Gubernatorial candidates wear their positions on their sleeves
The four running in the primary pretty much toe their party lines on public issues. But sticky personal issues also surface again.
By ALEX LEARY
Published June 24, 2006
ST. PETERSBURG - The differences in the two parties battling for governor can be neatly summed up in what the candidates wore Friday during a forum at the Renaissance Vinoy Resort.
Republicans Charlie Crist and Tom Gallagher sat before a packed crowd in gleaming white shirtsleeves; Democrats Rod Smith and Jim Davis kept their suit jackets on.
Viewed another way, the Republicans are mostly comfortable with how things are going. The Democrats paint a bleak picture and offer themselves as the hard-working cure.
"This really is about two different visions for this state," Smith said, accusing Republicans of favoring billions in tax cuts over education and health care.
Gallagher agreed there are choices, one being "whether or not we continue in the manner in which we've been moving in this state. ... I believe Jeb Bush has done an excellent job." The economy is strong and unemployment is low, he said.

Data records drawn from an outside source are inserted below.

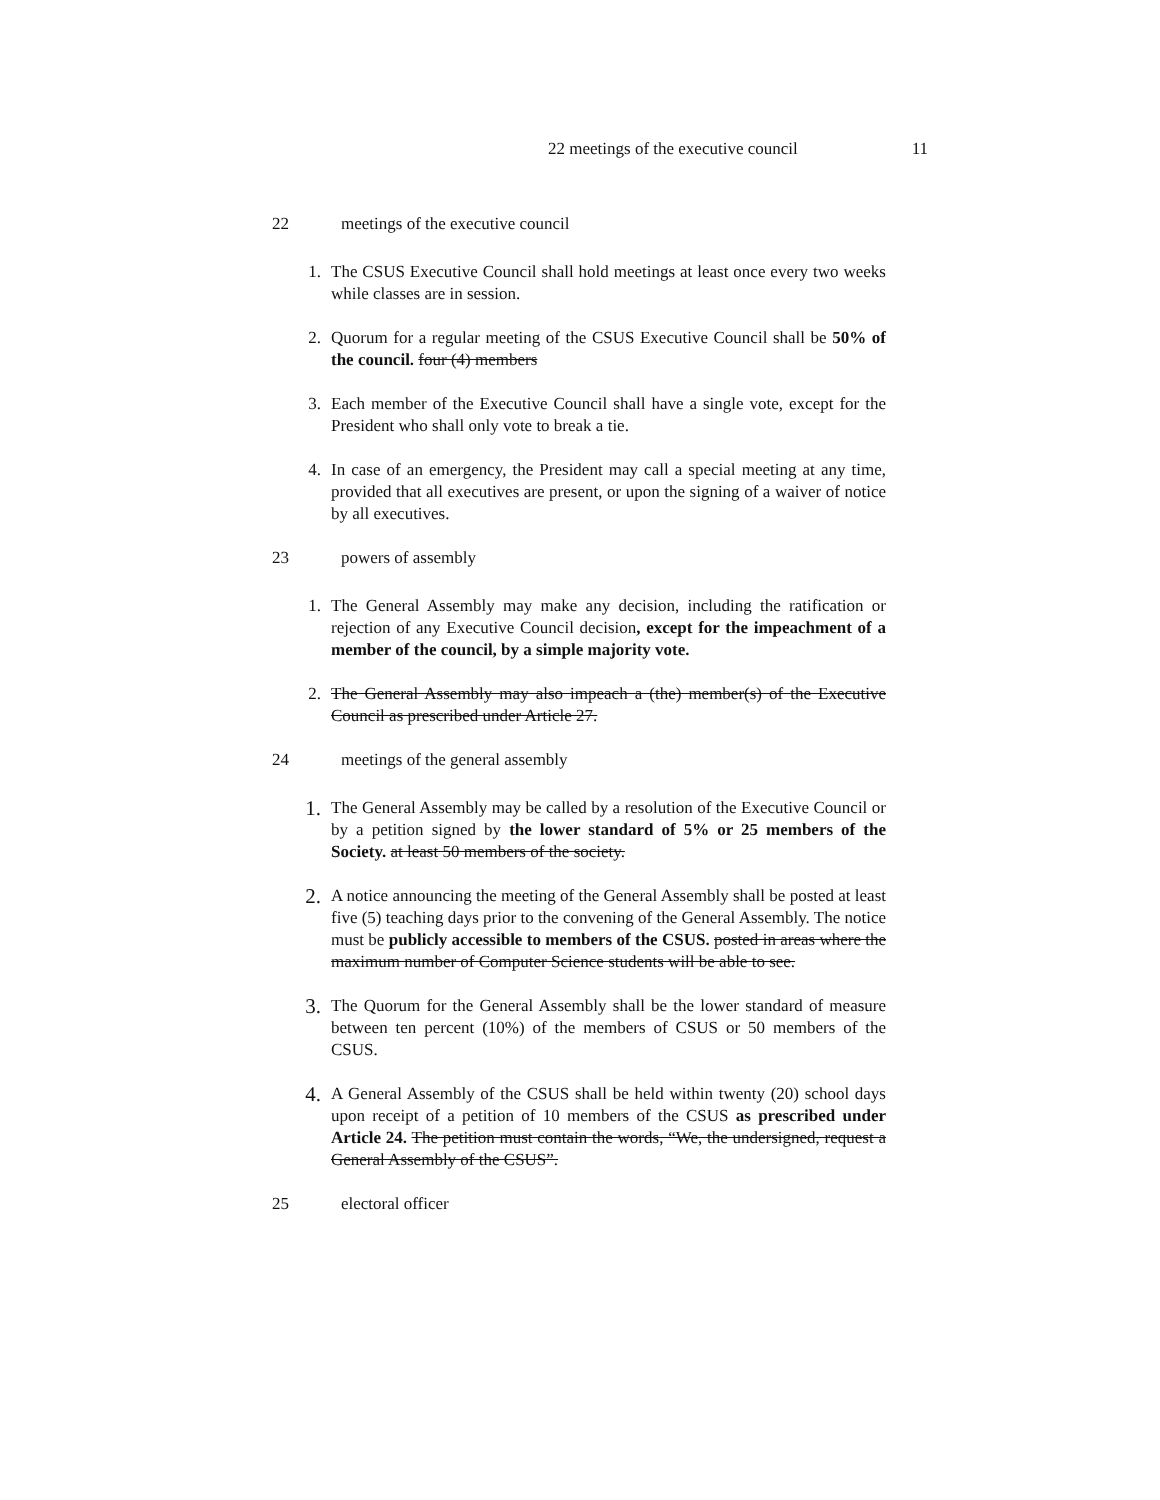22 meetings of the executive council 11
22 meetings of the executive council
1. The CSUS Executive Council shall hold meetings at least once every two weeks while classes are in session.
2. Quorum for a regular meeting of the CSUS Executive Council shall be 50% of the council. four (4) members
3. Each member of the Executive Council shall have a single vote, except for the President who shall only vote to break a tie.
4. In case of an emergency, the President may call a special meeting at any time, provided that all executives are present, or upon the signing of a waiver of notice by all executives.
23 powers of assembly
1. The General Assembly may make any decision, including the ratification or rejection of any Executive Council decision, except for the impeachment of a member of the council, by a simple majority vote.
2. The General Assembly may also impeach a (the) member(s) of the Executive Council as prescribed under Article 27.
24 meetings of the general assembly
1. The General Assembly may be called by a resolution of the Executive Council or by a petition signed by the lower standard of 5% or 25 members of the Society. at least 50 members of the society.
2. A notice announcing the meeting of the General Assembly shall be posted at least five (5) teaching days prior to the convening of the General Assembly. The notice must be publicly accessible to members of the CSUS. posted in areas where the maximum number of Computer Science students will be able to see.
3. The Quorum for the General Assembly shall be the lower standard of measure between ten percent (10%) of the members of CSUS or 50 members of the CSUS.
4. A General Assembly of the CSUS shall be held within twenty (20) school days upon receipt of a petition of 10 members of the CSUS as prescribed under Article 24. The petition must contain the words, “We, the undersigned, request a General Assembly of the CSUS”.
25 electoral officer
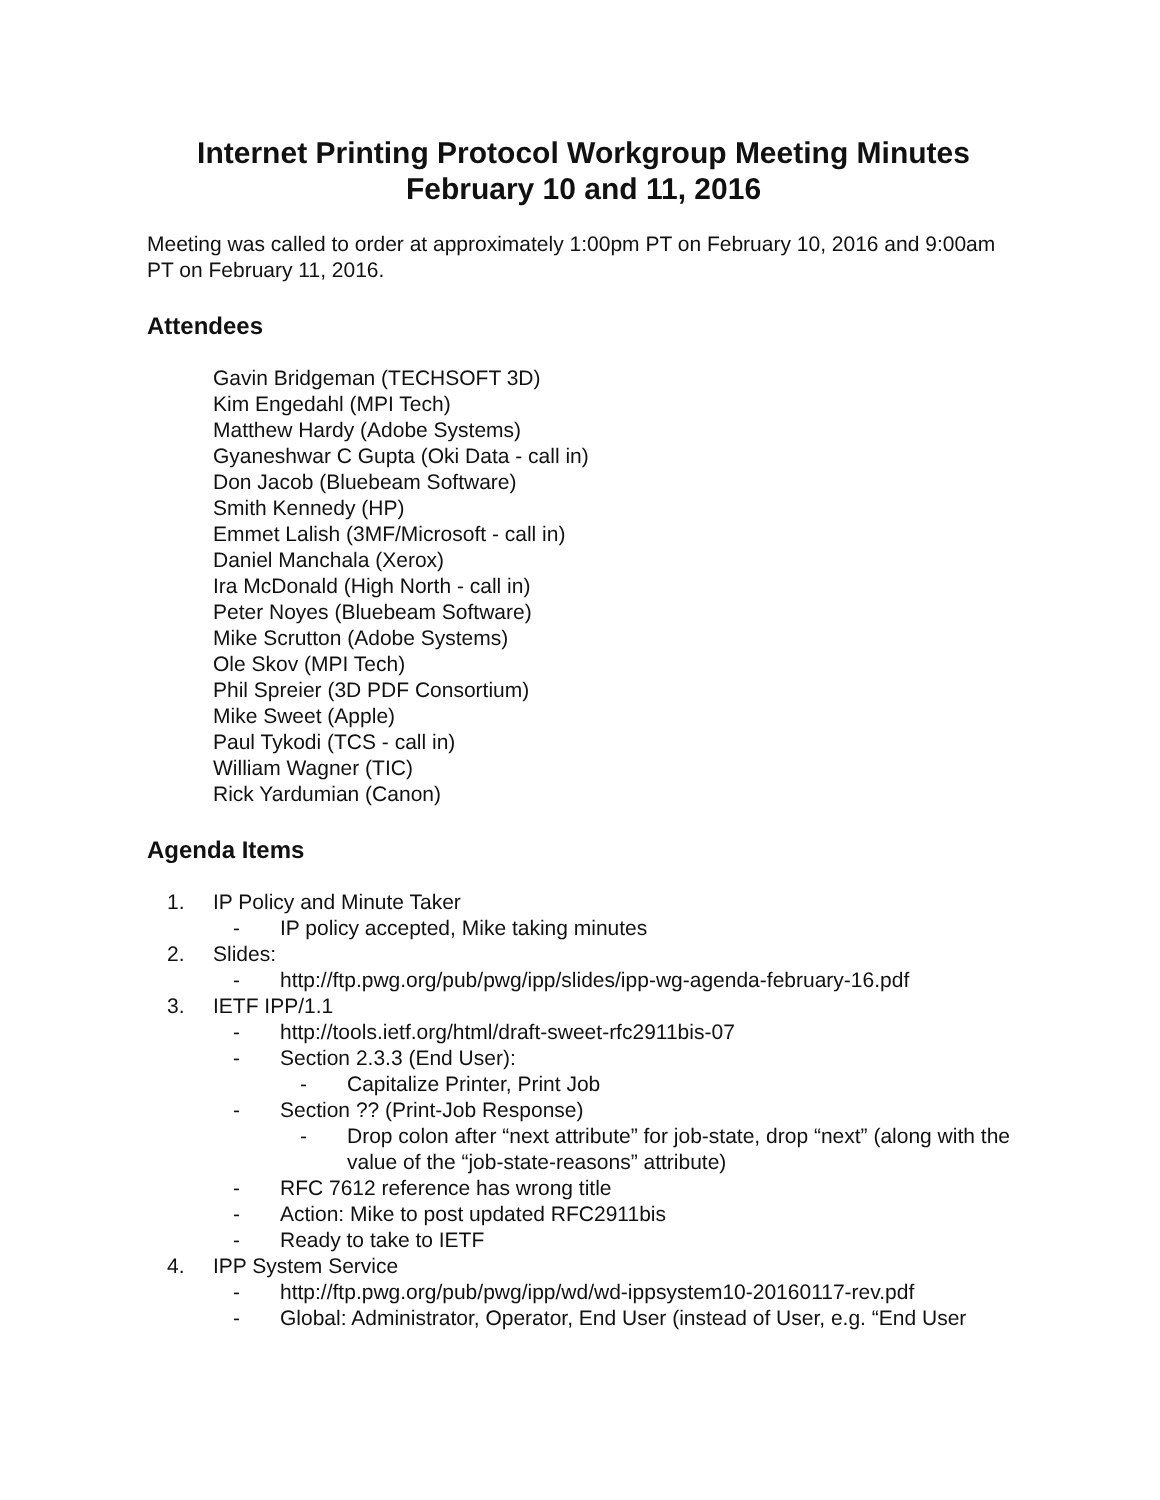Internet Printing Protocol Workgroup Meeting Minutes
February 10 and 11, 2016
Meeting was called to order at approximately 1:00pm PT on February 10, 2016 and 9:00am PT on February 11, 2016.
Attendees
Gavin Bridgeman (TECHSOFT 3D)
Kim Engedahl (MPI Tech)
Matthew Hardy (Adobe Systems)
Gyaneshwar C Gupta (Oki Data - call in)
Don Jacob (Bluebeam Software)
Smith Kennedy (HP)
Emmet Lalish (3MF/Microsoft - call in)
Daniel Manchala (Xerox)
Ira McDonald (High North - call in)
Peter Noyes (Bluebeam Software)
Mike Scrutton (Adobe Systems)
Ole Skov (MPI Tech)
Phil Spreier (3D PDF Consortium)
Mike Sweet (Apple)
Paul Tykodi (TCS - call in)
William Wagner (TIC)
Rick Yardumian (Canon)
Agenda Items
1. IP Policy and Minute Taker
- IP policy accepted, Mike taking minutes
2. Slides:
- http://ftp.pwg.org/pub/pwg/ipp/slides/ipp-wg-agenda-february-16.pdf
3. IETF IPP/1.1
- http://tools.ietf.org/html/draft-sweet-rfc2911bis-07
- Section 2.3.3 (End User):
- Capitalize Printer, Print Job
- Section ?? (Print-Job Response)
- Drop colon after “next attribute” for job-state, drop “next” (along with the value of the “job-state-reasons” attribute)
- RFC 7612 reference has wrong title
- Action: Mike to post updated RFC2911bis
- Ready to take to IETF
4. IPP System Service
- http://ftp.pwg.org/pub/pwg/ipp/wd/wd-ippsystem10-20160117-rev.pdf
- Global: Administrator, Operator, End User (instead of User, e.g. “End User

The distinctions surfaced throughout the hour-plus question-and-answer session, hosted by the Florida Society of Newspaper Editors and Florida Press Association. Candidates took on education and privatization, immigration and global warming, everything, it seemed, but property insurance.
Most provocatively, they addressed family values. Earlier this week, Gallagher, the state's chief financial officer, was forced to acknowledge he cheated on his first wife nearly 30 years ago and used marijuana.
"Thanks very much for that question," Gallagher said, drawing laughter. He turned serious. "I believe I've learned more from the mistakes I've made than from the things that I've done and been successful."
Crist, whose brief marriage in 1979 ended in divorce, noted he is the only candidate without children. "But Strom Thurmond gives me hope. I'm only 49. In all seriousness, my upbringing has had a profound impact on my life. I understand the importance of families."
Smith, too, has had a divorce and previously had issues with child support. His current marriage dates more than 20 years. Smith dismissed the questions as a fixation of the news media. "If divorce was the reason we don't have great leaders, Ronald Reagan wouldn't have been the president he was," the state senator from Alachua said, adding he too learned from mistakes.
Davis, a congressman from Tampa, has never been divorced and is approaching his 20th wedding anniversary. "If I'm the governor," he said, "the first thing I've got to do in the morning is get my kids ready for school."
The Democrats were asked to assess Gov. Bush's legacy and praised his leadership during recent hurricanes. But Smith said education would prove a low point of the two Bush terms, and Davis said the administration has closed itself off to anyone without a lobbyist. He also took aim at the move toward privatization, blaming not just the governor but the Legislature, too.
Davis, who likes to talk about the "people in Tallahassee" also seemed to lump his primary opponent into criticism the state is not doing enough to address infrastructure needs. "There has been a massive failure to keep up with growth," he said. Smith said the governor deserves blame for vetoing local projects to combat the effects of growth.
When Davis criticized state government for last year's Terri Schiavo end-of-life debate, Smith shot back that he put together a coalition to "stand up to the governor," who supported efforts to keep her alive.
Of the four candidates, Gallagher struck the most rigid partisan posture. When asked about the national debate over immigration, he forcefully declared illegally entering of the country must be stopped "at whatever cost." The others were more measured in their response. Gallagher also displayed skepticism about global warming, but agreed alternative energy sources should be pursued.
If Crist was not invoking Jeb Bush - "the best governor in America," and "my friend" - he was mentioning his role as state attorney general. Crist said he has fought to make Floridians safer and would continue to do so. He too noted the race's philosophical undercurrent.
"Florida," he said, "is at a crossroads."